### [Text excerpt]
Paul Mayott: 1917 or 1918 to 1929?
The 52 Ancestors challenge paired the prompts “Easy” and “Challenging”. For my “Easy” post, I examined the short life of Penn Soland, who died at age 25 in WWII, noting that short lives were often easy research subjects. However, a short life can also be challenging, particularly when the person resided in a state without centralized, searchable records.
Young Paul Mayott, my second cousin once-removed on my mother’s side of the family, is one of those mysterious child ancestors who appear briefly and tantalizingly in records, only to disappear without a trace.
Paul was the only son of my cousin Zella (sometimes called Catherine) Macbeth. Zella, born in 1888, had a wild early life, running off at age 16 with a carnival calliope player who abandoned her months later. She divorced him—quite scandalous at the turn of the century—and remarried sometime between 1910 and 1918. The marriage probably took place in Wisconsin, as that is where she appears on a census record in 1920, living with her husband Paul Francis Mayott and her two-year-old son Paul Mayott in Ward 2 of Milwaukee.

### [Work instruction A]
Answer these questions from the Paul Mayott text:
(i) At what age did Penn Soland die?
(ii) What instrument did the carnival performer Zella ran off with play?
(iii) In which ward of Milwaukee did the 1920 census show Zella's family living?
### [Work instruction B]
Please reproduce a passage from the Paul Mayott text word for word, beginning at the words "Paul Mayott: 1917" and stopping after "centralized, searchable records.".

### [Excerpted data]
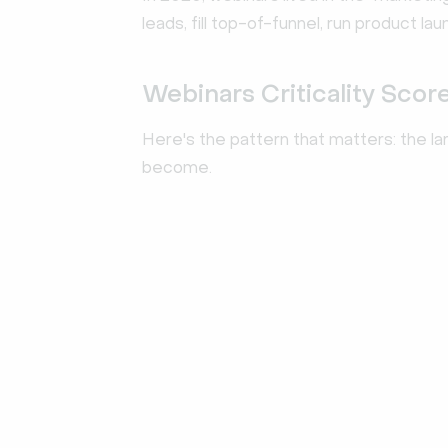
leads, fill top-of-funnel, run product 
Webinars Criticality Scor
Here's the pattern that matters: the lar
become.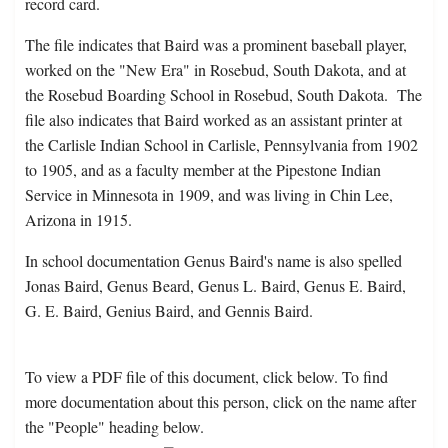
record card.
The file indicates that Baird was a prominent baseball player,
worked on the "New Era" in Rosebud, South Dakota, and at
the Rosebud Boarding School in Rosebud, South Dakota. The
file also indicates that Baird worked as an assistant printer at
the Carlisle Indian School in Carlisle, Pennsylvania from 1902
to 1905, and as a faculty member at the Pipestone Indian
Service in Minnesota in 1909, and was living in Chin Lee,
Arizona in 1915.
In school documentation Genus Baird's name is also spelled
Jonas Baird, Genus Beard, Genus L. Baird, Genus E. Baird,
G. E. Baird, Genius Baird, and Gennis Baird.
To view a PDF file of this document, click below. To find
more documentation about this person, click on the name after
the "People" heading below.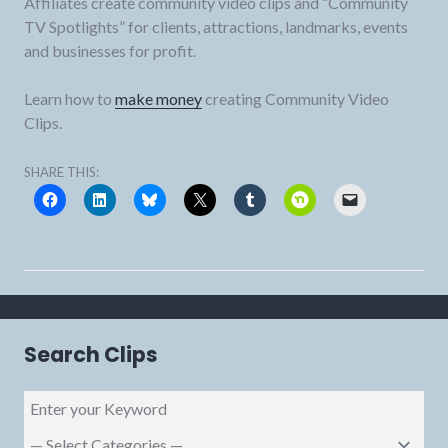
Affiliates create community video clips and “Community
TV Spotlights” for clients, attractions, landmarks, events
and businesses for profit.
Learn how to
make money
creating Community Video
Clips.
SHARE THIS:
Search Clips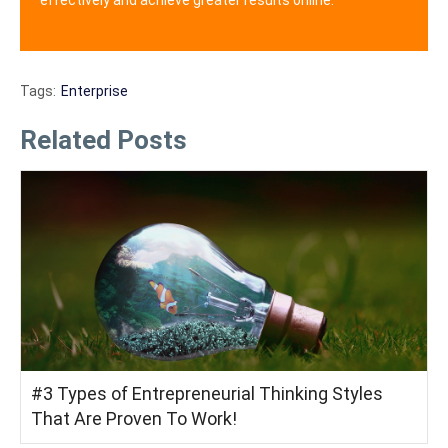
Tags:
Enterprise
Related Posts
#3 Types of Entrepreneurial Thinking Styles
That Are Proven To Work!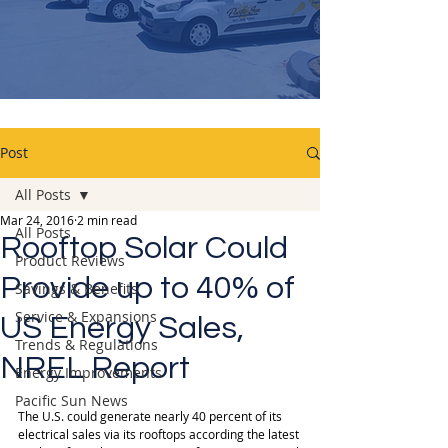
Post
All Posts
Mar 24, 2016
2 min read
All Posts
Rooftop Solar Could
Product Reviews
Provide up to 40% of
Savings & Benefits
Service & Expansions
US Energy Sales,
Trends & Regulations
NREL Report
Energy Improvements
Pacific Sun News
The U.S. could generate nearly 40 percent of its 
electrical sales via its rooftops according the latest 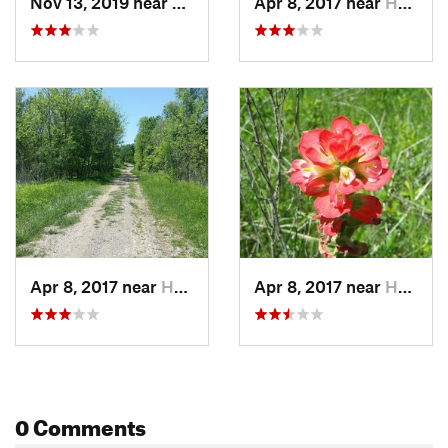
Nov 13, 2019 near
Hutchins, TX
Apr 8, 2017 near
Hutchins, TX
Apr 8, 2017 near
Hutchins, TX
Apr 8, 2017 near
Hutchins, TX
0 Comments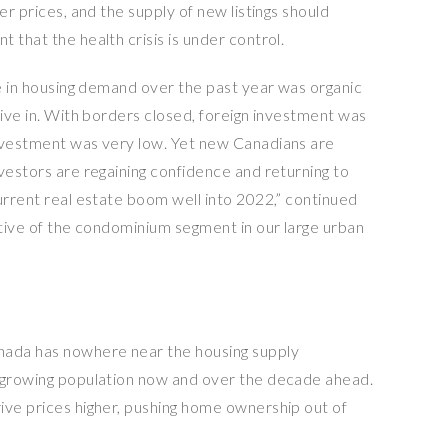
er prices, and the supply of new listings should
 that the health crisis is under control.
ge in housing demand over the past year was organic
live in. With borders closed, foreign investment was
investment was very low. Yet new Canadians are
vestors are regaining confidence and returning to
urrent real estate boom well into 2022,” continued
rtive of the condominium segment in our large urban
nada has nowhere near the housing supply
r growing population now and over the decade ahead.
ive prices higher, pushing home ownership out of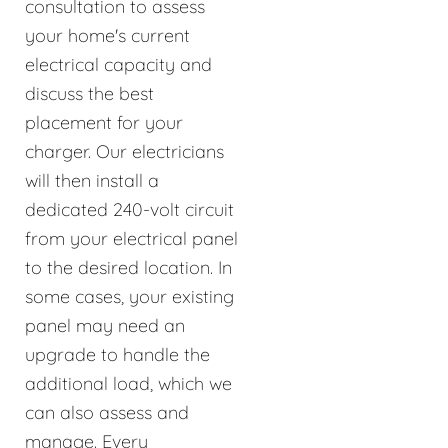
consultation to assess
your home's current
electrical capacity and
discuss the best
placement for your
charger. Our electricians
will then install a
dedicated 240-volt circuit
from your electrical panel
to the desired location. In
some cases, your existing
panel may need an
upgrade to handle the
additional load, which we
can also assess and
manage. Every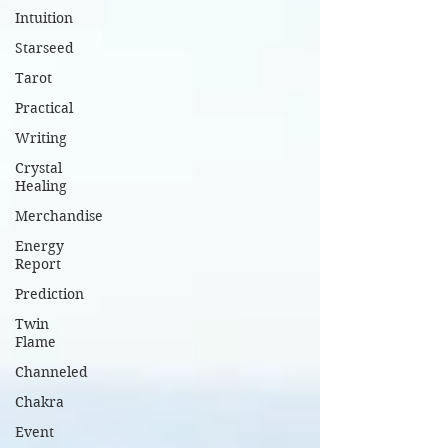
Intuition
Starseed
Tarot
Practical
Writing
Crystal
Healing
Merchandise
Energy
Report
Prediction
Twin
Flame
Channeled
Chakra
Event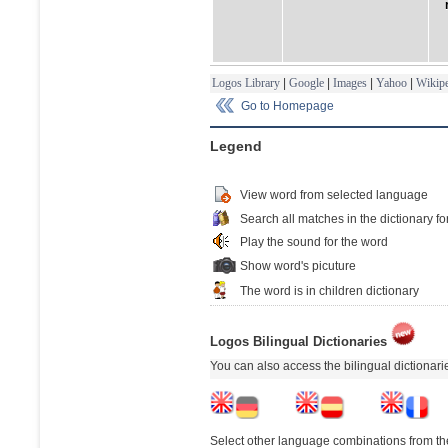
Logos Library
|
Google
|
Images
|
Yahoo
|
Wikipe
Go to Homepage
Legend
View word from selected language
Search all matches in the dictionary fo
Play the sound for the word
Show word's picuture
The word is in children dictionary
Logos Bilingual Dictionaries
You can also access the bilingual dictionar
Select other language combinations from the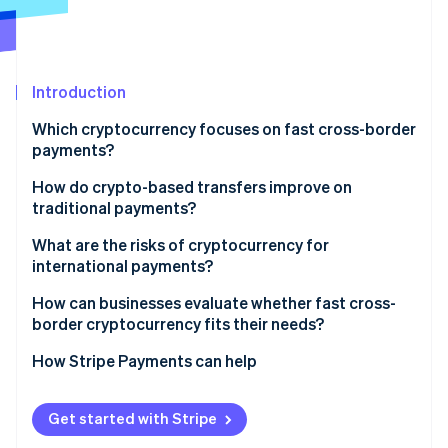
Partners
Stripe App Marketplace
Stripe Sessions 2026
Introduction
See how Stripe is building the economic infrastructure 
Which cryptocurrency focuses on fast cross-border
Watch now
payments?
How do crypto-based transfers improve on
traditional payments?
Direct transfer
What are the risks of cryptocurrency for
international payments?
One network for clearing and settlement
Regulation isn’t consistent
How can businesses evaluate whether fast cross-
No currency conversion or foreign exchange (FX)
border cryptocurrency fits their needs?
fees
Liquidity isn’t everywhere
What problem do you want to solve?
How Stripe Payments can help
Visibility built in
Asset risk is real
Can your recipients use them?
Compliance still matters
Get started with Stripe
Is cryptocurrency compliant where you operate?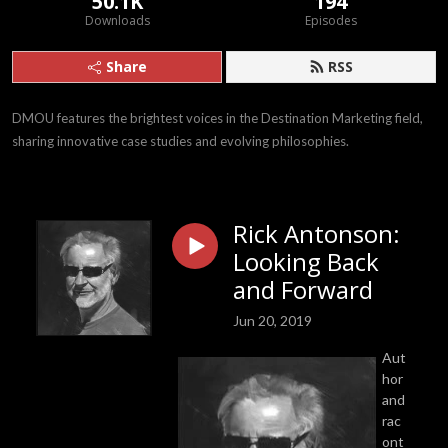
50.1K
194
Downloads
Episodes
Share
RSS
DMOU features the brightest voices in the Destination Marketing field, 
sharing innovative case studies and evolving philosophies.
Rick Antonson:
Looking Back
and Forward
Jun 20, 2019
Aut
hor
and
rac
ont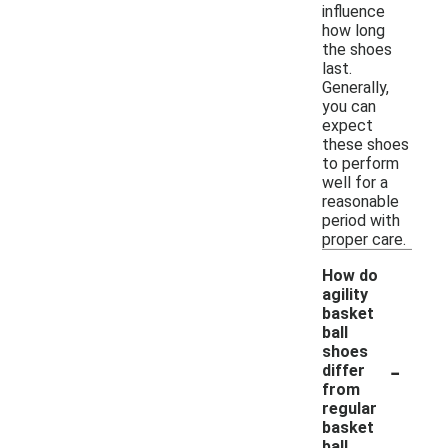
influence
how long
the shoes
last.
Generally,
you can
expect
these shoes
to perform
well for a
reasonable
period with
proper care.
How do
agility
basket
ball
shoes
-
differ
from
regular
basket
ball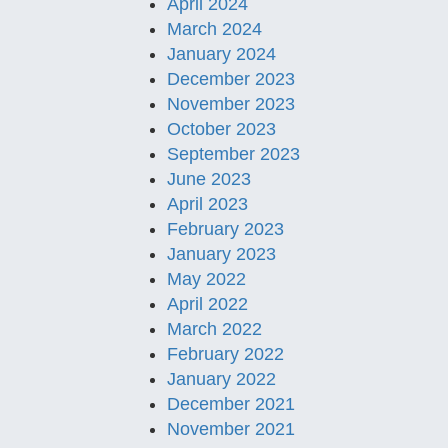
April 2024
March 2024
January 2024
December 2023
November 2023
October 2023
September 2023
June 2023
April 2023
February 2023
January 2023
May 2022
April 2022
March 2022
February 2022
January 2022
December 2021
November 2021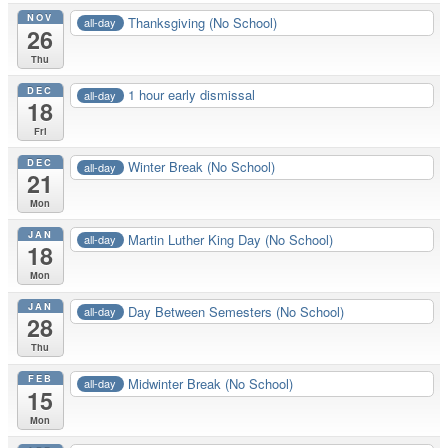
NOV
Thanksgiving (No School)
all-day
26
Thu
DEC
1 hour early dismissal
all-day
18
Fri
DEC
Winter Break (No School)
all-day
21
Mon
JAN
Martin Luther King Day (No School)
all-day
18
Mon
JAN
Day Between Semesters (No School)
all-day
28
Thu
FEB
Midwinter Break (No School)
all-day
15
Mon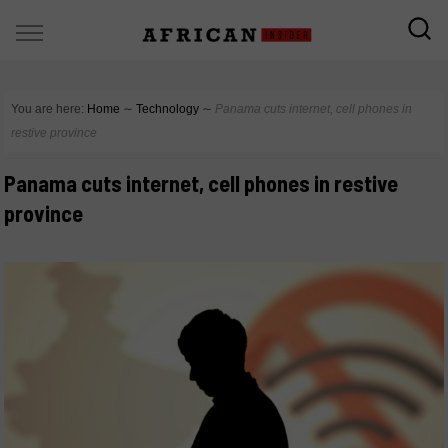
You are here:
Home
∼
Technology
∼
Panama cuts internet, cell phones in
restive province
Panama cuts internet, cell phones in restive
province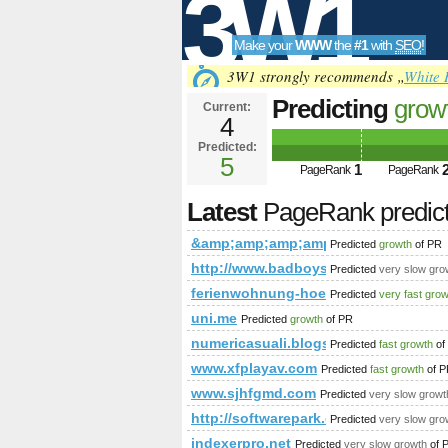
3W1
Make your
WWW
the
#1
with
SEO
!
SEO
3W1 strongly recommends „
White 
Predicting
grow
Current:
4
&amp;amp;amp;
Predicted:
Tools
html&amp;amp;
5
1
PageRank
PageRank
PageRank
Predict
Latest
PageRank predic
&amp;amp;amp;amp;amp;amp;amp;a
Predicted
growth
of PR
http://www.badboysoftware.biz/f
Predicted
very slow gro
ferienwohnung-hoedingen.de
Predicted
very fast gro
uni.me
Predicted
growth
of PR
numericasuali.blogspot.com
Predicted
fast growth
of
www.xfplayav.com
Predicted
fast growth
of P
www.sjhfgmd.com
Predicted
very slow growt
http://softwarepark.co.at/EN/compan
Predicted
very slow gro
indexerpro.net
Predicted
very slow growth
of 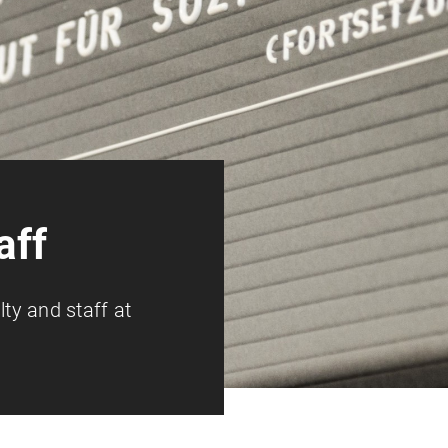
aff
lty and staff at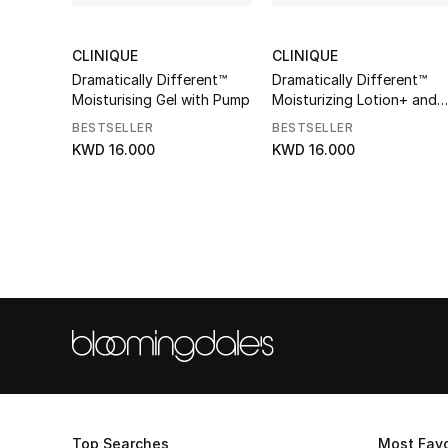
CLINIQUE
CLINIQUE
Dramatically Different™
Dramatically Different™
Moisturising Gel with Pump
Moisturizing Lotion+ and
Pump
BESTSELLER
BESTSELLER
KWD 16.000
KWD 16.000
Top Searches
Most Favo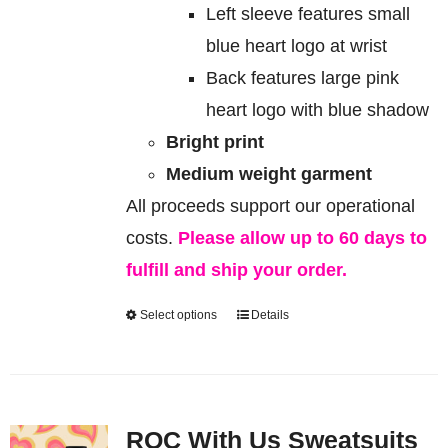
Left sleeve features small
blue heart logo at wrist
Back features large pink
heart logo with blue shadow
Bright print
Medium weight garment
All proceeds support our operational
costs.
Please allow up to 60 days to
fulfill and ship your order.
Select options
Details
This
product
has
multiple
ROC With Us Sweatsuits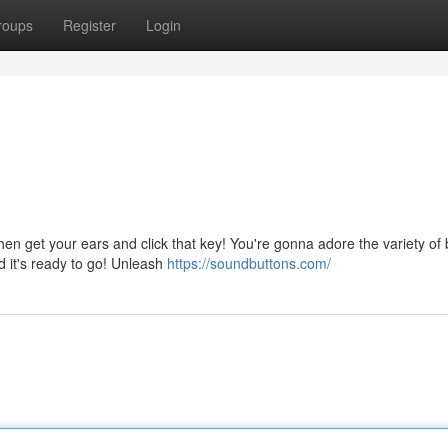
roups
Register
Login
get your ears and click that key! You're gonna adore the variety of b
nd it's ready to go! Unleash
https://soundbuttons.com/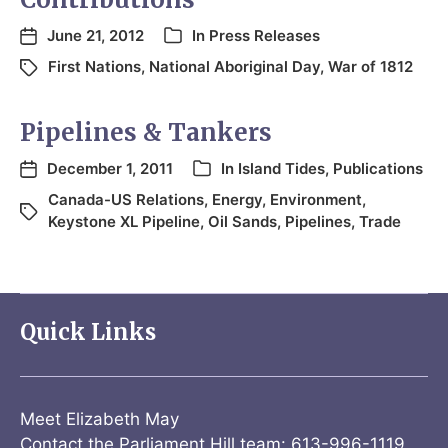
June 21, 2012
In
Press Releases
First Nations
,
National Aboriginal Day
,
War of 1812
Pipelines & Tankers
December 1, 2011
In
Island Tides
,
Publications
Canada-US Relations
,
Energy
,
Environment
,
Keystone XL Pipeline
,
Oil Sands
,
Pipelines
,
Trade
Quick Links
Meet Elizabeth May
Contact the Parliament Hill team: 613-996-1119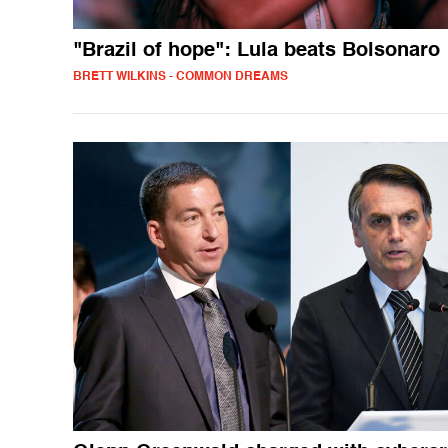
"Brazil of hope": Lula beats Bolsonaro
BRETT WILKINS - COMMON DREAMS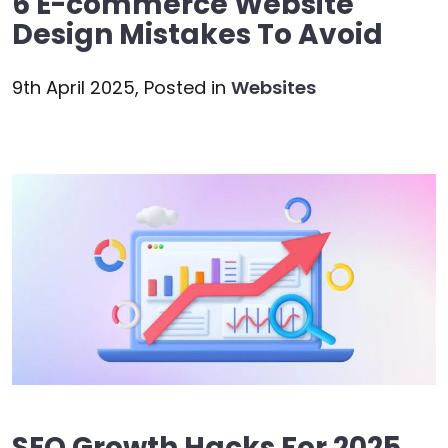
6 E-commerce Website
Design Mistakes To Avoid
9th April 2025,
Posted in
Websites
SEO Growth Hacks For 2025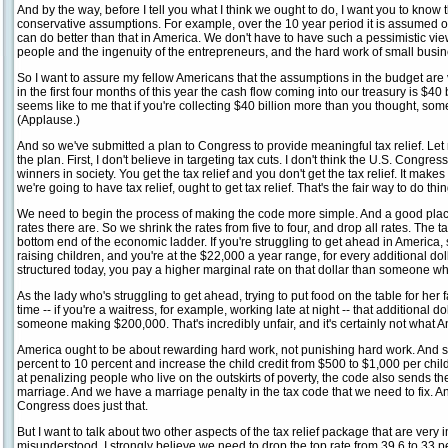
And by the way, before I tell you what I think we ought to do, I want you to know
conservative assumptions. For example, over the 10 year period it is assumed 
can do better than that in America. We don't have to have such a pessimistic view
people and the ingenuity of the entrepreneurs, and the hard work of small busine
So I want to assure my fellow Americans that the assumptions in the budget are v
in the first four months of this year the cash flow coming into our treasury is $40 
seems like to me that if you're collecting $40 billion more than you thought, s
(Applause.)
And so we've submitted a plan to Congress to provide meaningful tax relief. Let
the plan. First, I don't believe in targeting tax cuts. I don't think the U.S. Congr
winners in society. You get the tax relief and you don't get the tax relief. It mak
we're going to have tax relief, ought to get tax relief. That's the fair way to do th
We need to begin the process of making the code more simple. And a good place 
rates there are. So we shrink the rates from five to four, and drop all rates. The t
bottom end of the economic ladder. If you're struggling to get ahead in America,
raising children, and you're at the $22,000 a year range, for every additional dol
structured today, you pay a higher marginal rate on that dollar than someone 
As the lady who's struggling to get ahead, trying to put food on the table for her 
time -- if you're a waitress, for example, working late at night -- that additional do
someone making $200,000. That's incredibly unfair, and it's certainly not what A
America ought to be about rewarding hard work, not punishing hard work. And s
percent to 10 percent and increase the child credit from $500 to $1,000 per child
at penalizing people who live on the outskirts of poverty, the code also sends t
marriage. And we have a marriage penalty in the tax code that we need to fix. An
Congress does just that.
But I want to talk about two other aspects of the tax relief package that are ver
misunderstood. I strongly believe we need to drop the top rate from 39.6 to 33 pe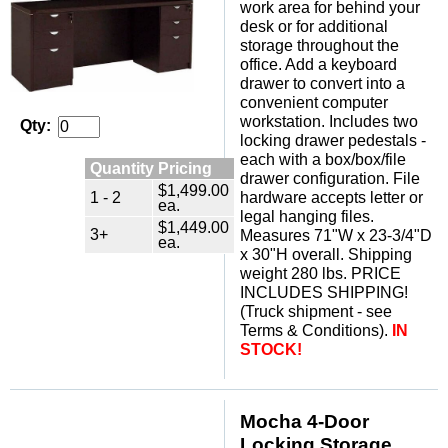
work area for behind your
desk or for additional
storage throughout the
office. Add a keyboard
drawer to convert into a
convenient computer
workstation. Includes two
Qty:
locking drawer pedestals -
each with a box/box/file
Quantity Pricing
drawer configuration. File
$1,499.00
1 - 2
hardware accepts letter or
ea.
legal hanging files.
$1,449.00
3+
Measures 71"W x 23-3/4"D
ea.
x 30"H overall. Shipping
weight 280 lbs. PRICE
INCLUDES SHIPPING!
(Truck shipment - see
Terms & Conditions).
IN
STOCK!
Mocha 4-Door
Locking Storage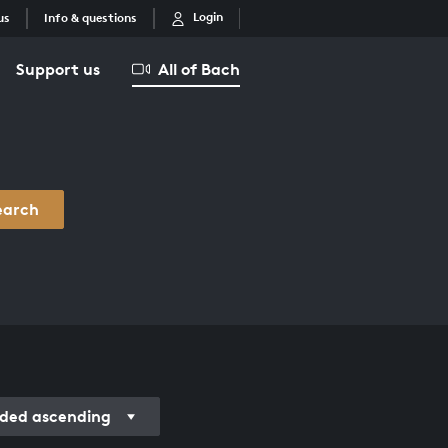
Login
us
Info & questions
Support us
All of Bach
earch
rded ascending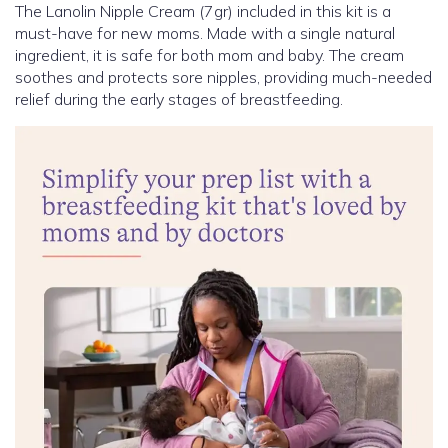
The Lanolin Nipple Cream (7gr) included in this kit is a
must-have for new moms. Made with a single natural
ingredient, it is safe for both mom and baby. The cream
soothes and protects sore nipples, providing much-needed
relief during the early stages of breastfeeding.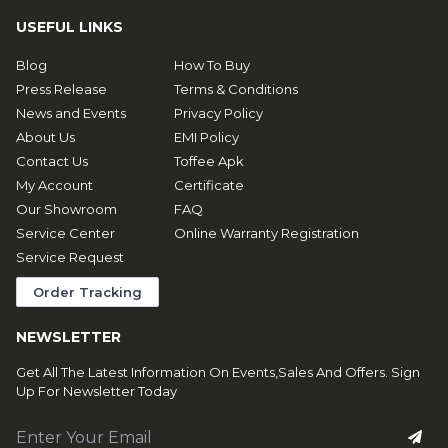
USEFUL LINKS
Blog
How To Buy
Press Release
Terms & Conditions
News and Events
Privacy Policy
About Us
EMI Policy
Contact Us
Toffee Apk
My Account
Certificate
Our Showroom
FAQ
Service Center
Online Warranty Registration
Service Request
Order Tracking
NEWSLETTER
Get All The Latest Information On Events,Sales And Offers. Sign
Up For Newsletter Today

### [Solution A]
(i) 25
(ii) The calliope
(iii) Ward 2

### [Solution B]
Paul Mayott: 1917 or 1918 to 1929?
The 52 Ancestors challenge paired the prompts “Easy” and “Challenging”. For my “Easy” post, I examined the short life of Penn Soland, who died at age 25 in WWII, noting that short lives were often easy research subjects. However, a short life can also be challenging, particularly when the person resided in a state without centralized, searchable records.